◆ **Exercise set**
1. In the PyTorch reinforcement learning overview, which authors and year are cited for Double DQN?
2. Condense the paragraph of the PyTorch reinforcement learning overview that opens with "To help you remember things" into a single short sentence that keeps its main facts.
3. Extend the PyTorch reinforcement learning overview past its last line.

◆ **Provided passage**
—————

PyTorch implementations of deep reinforcement learning algorithms and environments

Overview

Deep Reinforcement Learning Algorithms with PyTorch

Travis CI contributions welcome

RL PyTorch

This repository contains PyTorch implementations of deep reinforcement learning algorithms and environments.

(To help you remember things you learn about machine learning in general write them in Save All and try out the public deck there about Fast AI's machine learning textbook.)

Algorithms Implemented

  1. Deep Q Learning (DQN) (Mnih et al. 2013)
  2. DQN with Fixed Q Targets (Mnih et al. 2013)
  3. Double DQN (DDQN) (Hado van Hasselt et al. 2015)
  4. DDQN with Prioritised Experience Replay (Schaul et al. 2016)
  5. Dueling DDQN (Wang et al. 2016)
  6. REINFORCE (Williams et al. 1992)
  7. Deep Deterministic Policy Gradients (DDPG) (Lillicrap et al. 2016 )
  8. Twin Delayed Deep Deterministic Policy Gradients (TD3) (Fujimoto et al. 2018)

—————

◆ **Source data**

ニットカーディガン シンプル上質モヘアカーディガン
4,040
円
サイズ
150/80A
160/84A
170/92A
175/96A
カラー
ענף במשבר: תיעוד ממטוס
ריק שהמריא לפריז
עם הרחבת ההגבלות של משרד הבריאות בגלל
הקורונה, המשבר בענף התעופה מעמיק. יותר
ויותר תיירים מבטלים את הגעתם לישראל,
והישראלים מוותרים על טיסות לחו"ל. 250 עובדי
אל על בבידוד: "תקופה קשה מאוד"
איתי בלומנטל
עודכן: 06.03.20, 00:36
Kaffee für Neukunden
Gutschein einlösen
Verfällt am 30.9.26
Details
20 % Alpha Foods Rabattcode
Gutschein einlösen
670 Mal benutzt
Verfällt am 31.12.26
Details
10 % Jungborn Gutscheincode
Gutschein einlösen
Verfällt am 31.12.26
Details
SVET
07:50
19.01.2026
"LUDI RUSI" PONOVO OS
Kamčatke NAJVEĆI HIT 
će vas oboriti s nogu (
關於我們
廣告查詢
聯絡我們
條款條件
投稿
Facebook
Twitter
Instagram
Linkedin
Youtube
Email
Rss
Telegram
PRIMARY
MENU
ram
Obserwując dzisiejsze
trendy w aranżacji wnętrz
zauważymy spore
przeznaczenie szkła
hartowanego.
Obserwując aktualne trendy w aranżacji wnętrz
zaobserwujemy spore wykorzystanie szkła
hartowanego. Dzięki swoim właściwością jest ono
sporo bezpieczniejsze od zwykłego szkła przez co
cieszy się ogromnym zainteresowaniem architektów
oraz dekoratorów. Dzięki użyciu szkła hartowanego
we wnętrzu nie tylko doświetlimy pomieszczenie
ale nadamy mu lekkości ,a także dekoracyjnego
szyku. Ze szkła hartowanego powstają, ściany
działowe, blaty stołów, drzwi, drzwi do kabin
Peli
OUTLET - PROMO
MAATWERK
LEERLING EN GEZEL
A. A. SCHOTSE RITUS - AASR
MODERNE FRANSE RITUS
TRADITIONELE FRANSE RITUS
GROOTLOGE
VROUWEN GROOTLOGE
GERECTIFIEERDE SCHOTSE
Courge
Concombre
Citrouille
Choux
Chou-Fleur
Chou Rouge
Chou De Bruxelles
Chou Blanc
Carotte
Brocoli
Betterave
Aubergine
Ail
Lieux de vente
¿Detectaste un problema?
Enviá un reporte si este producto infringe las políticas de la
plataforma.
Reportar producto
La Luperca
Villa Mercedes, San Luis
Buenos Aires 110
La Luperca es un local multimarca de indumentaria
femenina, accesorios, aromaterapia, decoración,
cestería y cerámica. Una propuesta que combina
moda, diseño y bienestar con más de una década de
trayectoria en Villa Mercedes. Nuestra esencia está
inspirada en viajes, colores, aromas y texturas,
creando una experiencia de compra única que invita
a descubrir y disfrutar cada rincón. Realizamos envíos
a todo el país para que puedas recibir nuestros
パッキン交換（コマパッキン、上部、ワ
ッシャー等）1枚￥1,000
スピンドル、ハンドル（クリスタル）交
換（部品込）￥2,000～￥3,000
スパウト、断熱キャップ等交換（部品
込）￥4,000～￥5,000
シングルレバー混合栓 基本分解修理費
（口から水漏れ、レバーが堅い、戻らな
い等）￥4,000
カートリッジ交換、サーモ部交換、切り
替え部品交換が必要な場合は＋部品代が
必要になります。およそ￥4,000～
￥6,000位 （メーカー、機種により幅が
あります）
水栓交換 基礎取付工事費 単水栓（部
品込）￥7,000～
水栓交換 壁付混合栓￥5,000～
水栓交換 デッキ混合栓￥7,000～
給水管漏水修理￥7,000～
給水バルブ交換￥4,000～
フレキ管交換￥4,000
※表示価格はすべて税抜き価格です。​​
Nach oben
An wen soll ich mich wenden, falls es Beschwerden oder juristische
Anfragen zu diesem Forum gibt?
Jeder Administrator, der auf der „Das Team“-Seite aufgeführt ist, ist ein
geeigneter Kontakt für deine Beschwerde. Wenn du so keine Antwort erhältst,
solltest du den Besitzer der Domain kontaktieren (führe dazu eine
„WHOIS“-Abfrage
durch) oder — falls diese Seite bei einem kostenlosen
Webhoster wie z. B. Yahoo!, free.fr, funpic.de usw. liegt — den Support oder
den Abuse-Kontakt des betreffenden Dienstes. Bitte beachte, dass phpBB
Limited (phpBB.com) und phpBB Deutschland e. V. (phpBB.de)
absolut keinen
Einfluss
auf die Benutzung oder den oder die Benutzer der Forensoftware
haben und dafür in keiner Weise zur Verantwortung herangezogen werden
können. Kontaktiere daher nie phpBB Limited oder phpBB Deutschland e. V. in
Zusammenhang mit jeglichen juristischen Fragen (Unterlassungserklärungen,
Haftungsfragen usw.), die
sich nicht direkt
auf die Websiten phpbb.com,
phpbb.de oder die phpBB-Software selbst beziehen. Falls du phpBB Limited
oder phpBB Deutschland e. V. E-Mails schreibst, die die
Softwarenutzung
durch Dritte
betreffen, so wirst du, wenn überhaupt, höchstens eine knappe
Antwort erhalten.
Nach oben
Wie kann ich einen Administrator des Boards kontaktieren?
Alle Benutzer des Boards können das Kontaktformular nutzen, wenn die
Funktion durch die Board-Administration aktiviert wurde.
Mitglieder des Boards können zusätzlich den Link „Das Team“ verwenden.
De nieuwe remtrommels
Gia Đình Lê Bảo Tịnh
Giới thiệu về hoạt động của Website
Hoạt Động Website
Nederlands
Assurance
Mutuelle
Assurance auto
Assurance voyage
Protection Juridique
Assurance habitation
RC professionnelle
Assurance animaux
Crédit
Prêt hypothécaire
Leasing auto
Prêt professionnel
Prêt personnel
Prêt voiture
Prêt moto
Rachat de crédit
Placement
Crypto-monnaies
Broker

—————

◆ **Outputs by task**
1. Hado van Hasselt et al. 2015

2. Record what you learn about machine learning in Save All, and try its public deck on Fast AI's machine learning textbook.

3.
  9. Soft Actor-Critic (SAC) (Haarnoja et al. 2018)
  10. Soft Actor-Critic for Discrete Actions (SAC-Discrete) (Christodoulou 2019)
  11. Asynchronous Advantage Actor Critic (A3C) (Mnih et al. 2016)
  12. Syncrhonous Advantage Actor Critic (A2C)
  13. Proximal Policy Optimisation (PPO) (Schulman et al. 2017)
  14. DQN with Hindsight Experience Replay (DQN-HER) (Andrychowicz et al. 2018)
  15. DDPG with Hindsight Experience Replay (DDPG-HER) (Andrychowicz et al. 2018 )
  16. Hierarchical-DQN (h-DQN) (Kulkarni et al. 2016)
  17. Stochastic NNs for Hierarchical Reinforcement Learning (SNN-HRL) (Florensa et al. 2017)
  18. Diversity Is All You Need (DIAYN) (Eyensbach et al. 2018)

All implementations are able to quickly solve Cart Pole (discrete actions), Mountain Car Continuous (continuous actions), Bit Flipping (discrete actions with dynamic goals) or Fetch Reach (continuous actions with dynamic goals). I plan to add more hierarchical RL algorithms soon.

Environments Implemented

  1. Bit Flipping Game (as described in Andrychowicz et al. 2018)
  2. Four Rooms Game (as described in Sutton et al. 1998)
  3. Long Corridor Game (as described in Kulkarni et al. 2016)
  4. Ant-{Maze, Push, Fall} (as desribed in Nachum et al. 2018 and their accompanying code)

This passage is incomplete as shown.